Work required – The data is to be transcribed in full, with nothing missed.

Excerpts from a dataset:
[Start of section]

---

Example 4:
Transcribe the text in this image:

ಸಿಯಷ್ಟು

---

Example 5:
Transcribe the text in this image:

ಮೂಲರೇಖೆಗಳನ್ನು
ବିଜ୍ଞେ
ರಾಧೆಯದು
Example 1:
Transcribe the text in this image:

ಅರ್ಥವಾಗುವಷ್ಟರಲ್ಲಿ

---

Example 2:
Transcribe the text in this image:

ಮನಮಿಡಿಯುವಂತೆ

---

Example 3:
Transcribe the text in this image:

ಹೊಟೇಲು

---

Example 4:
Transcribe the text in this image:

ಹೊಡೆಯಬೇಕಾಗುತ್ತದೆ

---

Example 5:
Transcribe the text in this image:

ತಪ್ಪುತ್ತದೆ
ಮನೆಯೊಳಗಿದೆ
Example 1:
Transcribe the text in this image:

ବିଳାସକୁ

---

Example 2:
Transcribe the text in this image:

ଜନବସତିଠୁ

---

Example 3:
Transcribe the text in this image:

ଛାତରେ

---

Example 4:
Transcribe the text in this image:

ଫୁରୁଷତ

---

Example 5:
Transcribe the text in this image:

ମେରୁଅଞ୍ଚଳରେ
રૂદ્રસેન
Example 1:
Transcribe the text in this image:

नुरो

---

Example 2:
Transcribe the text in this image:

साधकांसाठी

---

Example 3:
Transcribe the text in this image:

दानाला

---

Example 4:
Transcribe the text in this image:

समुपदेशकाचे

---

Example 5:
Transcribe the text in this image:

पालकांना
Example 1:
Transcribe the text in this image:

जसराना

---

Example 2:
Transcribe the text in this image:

[End of section]

Written solution –
---

Example 4:
Transcribe the text in this image:

ಸಿಯಷ್ಟು

---

Example 5:
Transcribe the text in this image:

ಮೂಲರೇಖೆಗಳನ್ನು
ବିଜ୍ଞେ
ರಾಧೆಯದು
Example 1:
Transcribe the text in this image:

ಅರ್ಥವಾಗುವಷ್ಟರಲ್ಲಿ

---

Example 2:
Transcribe the text in this image:

ಮನಮಿಡಿಯುವಂತೆ

---

Example 3:
Transcribe the text in this image:

ಹೊಟೇಲು

---

Example 4:
Transcribe the text in this image:

ಹೊಡೆಯಬೇಕಾಗುತ್ತದೆ

---

Example 5:
Transcribe the text in this image:

ತಪ್ಪುತ್ತದೆ
ಮನೆಯೊಳಗಿದೆ
Example 1:
Transcribe the text in this image:

ବିଳାସକୁ

---

Example 2:
Transcribe the text in this image:

ଜନବସତିଠୁ

---

Example 3:
Transcribe the text in this image:

ଛାତରେ

---

Example 4:
Transcribe the text in this image:

ଫୁରୁଷତ

---

Example 5:
Transcribe the text in this image:

ମେରୁଅଞ୍ଚଳରେ
રૂદ્રસેન
Example 1:
Transcribe the text in this image:

नुरो

---

Example 2:
Transcribe the text in this image:

साधकांसाठी

---

Example 3:
Transcribe the text in this image:

दानाला

---

Example 4:
Transcribe the text in this image:

समुपदेशकाचे

---

Example 5:
Transcribe the text in this image:

पालकांना
Example 1:
Transcribe the text in this image:

जसराना

---

Example 2:
Transcribe the text in this image:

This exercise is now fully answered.